WHAT YOU ARE ASKED TO DO: Write out, word for word, every line from the one containing "pose: elev=359.0 azim=61.7 roll=9.0 dist=1.44" down to the one containing "Dot at: (251, 229)", including both of those lines.

(Stored items)
______

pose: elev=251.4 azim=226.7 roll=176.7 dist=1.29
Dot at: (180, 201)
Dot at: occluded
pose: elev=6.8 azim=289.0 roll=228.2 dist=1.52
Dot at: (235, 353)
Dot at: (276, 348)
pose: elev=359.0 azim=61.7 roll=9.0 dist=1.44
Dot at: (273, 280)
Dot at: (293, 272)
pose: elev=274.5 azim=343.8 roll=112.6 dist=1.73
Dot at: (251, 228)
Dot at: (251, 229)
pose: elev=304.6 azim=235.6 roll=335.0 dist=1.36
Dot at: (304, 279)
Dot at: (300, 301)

______

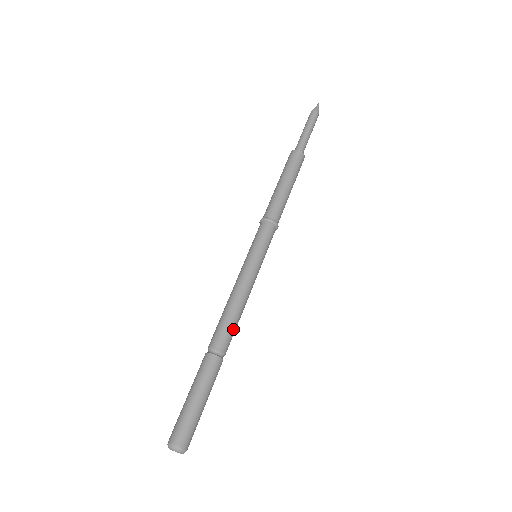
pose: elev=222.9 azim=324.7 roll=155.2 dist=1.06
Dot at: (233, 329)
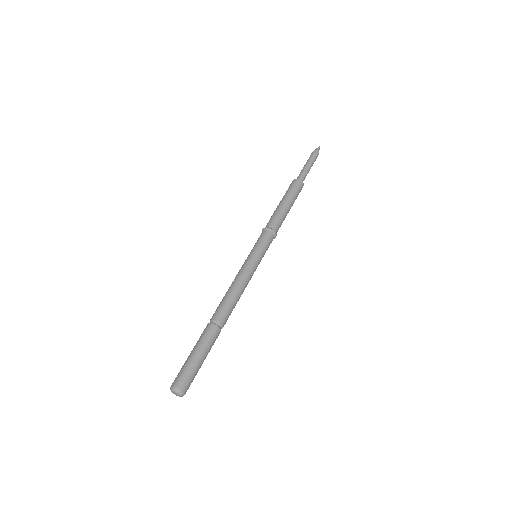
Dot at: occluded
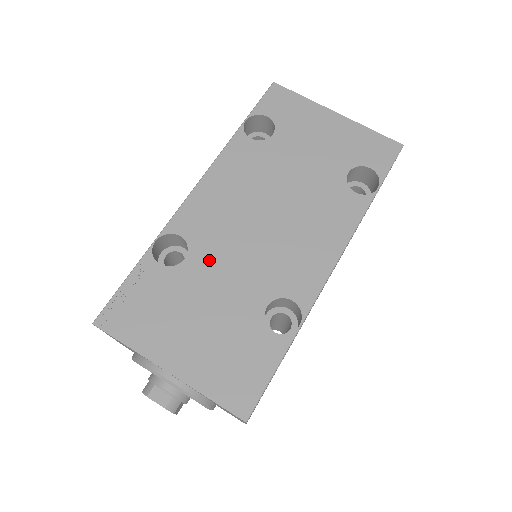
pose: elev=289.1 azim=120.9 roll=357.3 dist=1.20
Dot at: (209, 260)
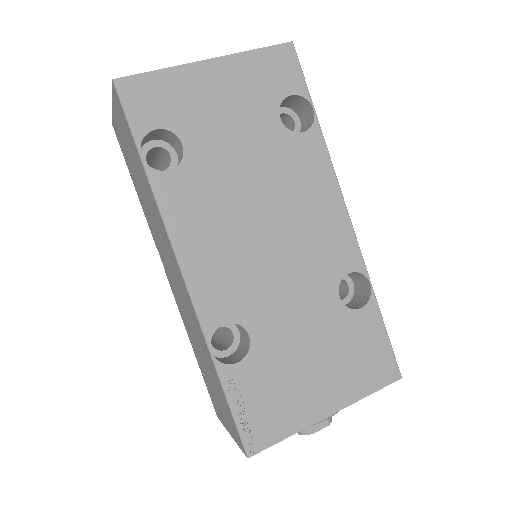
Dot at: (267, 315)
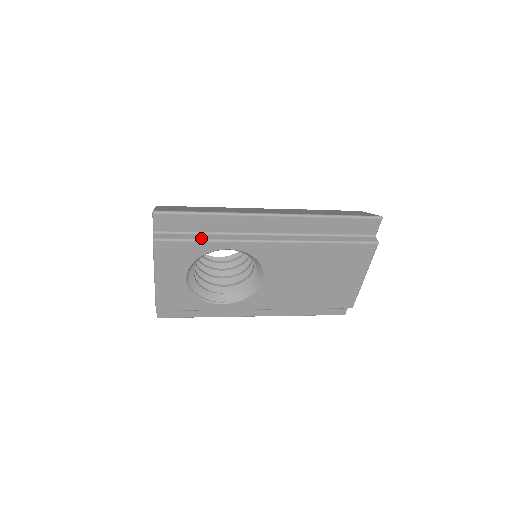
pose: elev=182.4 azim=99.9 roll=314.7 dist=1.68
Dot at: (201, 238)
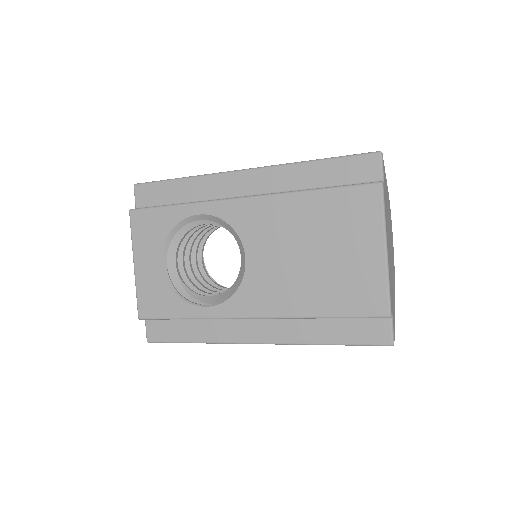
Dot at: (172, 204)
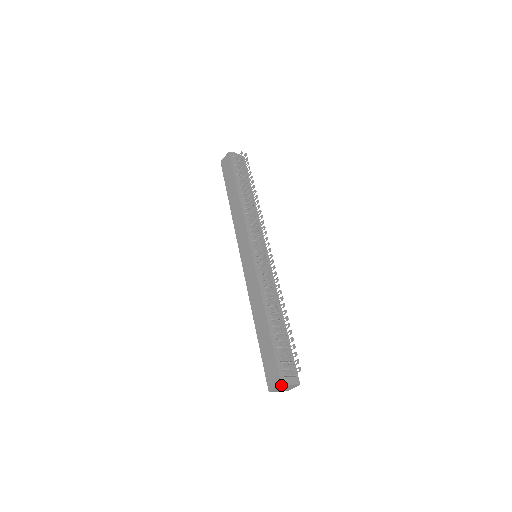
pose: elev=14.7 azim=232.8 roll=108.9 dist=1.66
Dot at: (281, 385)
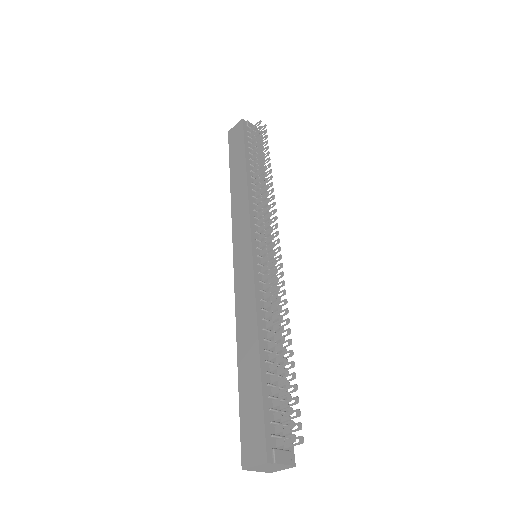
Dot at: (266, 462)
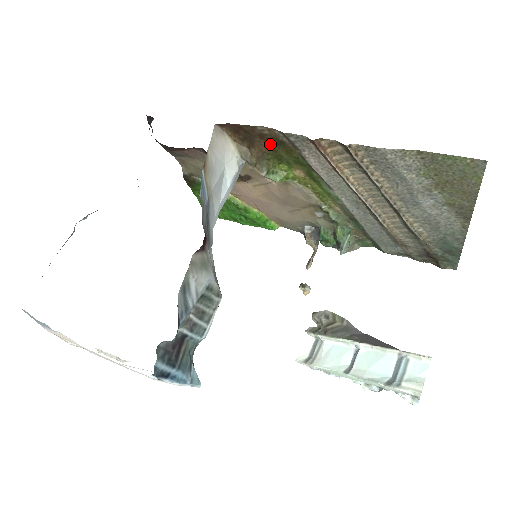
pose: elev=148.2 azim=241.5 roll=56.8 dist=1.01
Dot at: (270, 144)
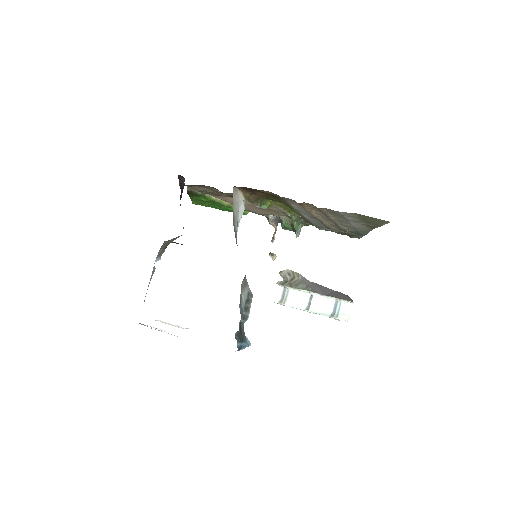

______

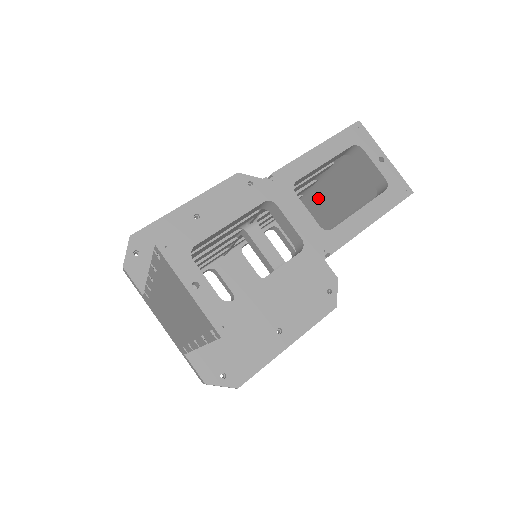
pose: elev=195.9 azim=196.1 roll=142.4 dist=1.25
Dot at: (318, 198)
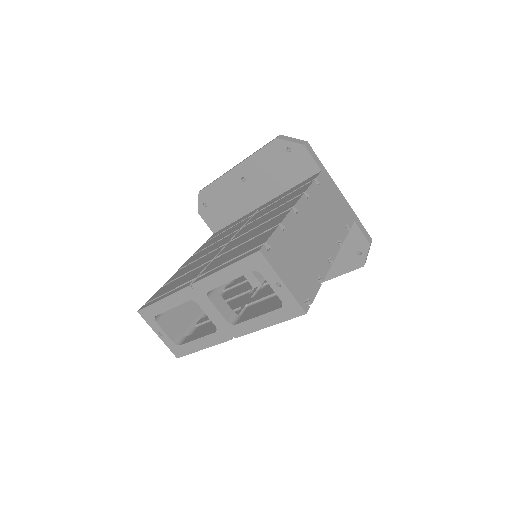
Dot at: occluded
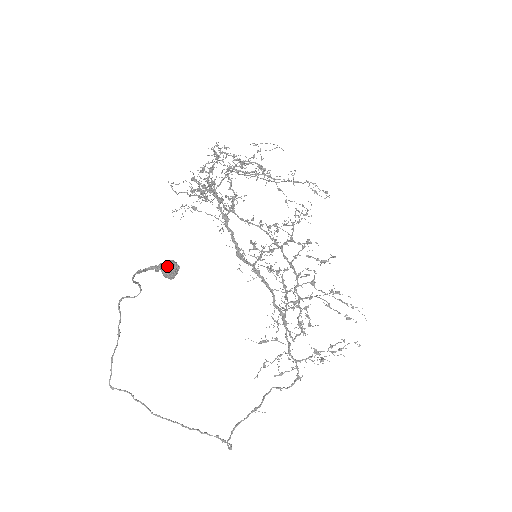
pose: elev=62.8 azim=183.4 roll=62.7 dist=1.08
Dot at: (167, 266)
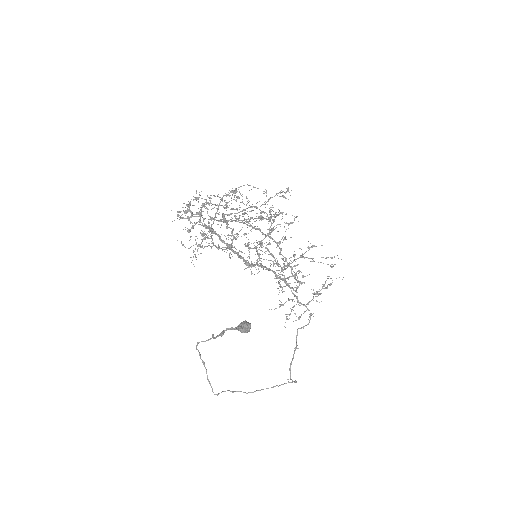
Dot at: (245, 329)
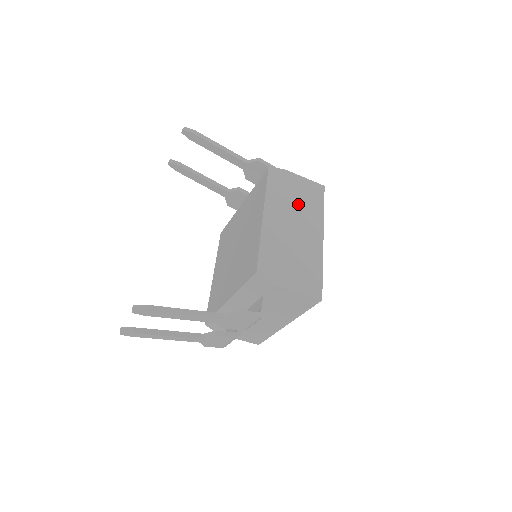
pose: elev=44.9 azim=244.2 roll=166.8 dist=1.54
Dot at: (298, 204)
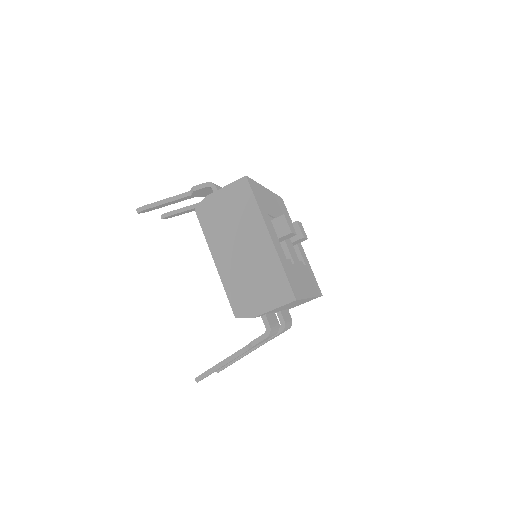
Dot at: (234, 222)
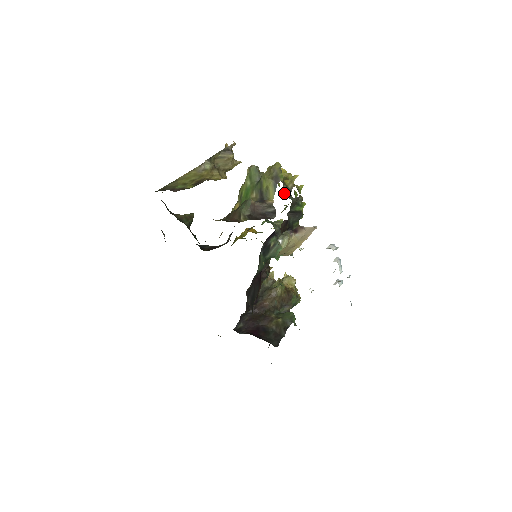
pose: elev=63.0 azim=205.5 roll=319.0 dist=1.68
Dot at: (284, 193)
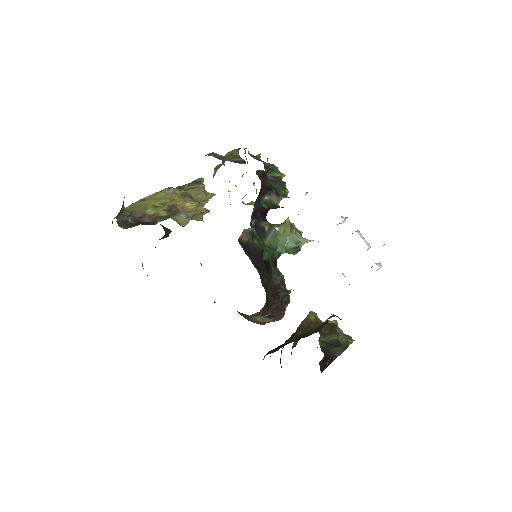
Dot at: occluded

______

COMPLETED TASK:
pose: elev=359.0 azim=61.7 roll=9.0 dist=1.44
Dot at: (273, 280)
Dot at: (293, 272)
pose: elev=274.5 azim=343.8 roll=112.6 dist=1.73
Dot at: (251, 228)
Dot at: (251, 229)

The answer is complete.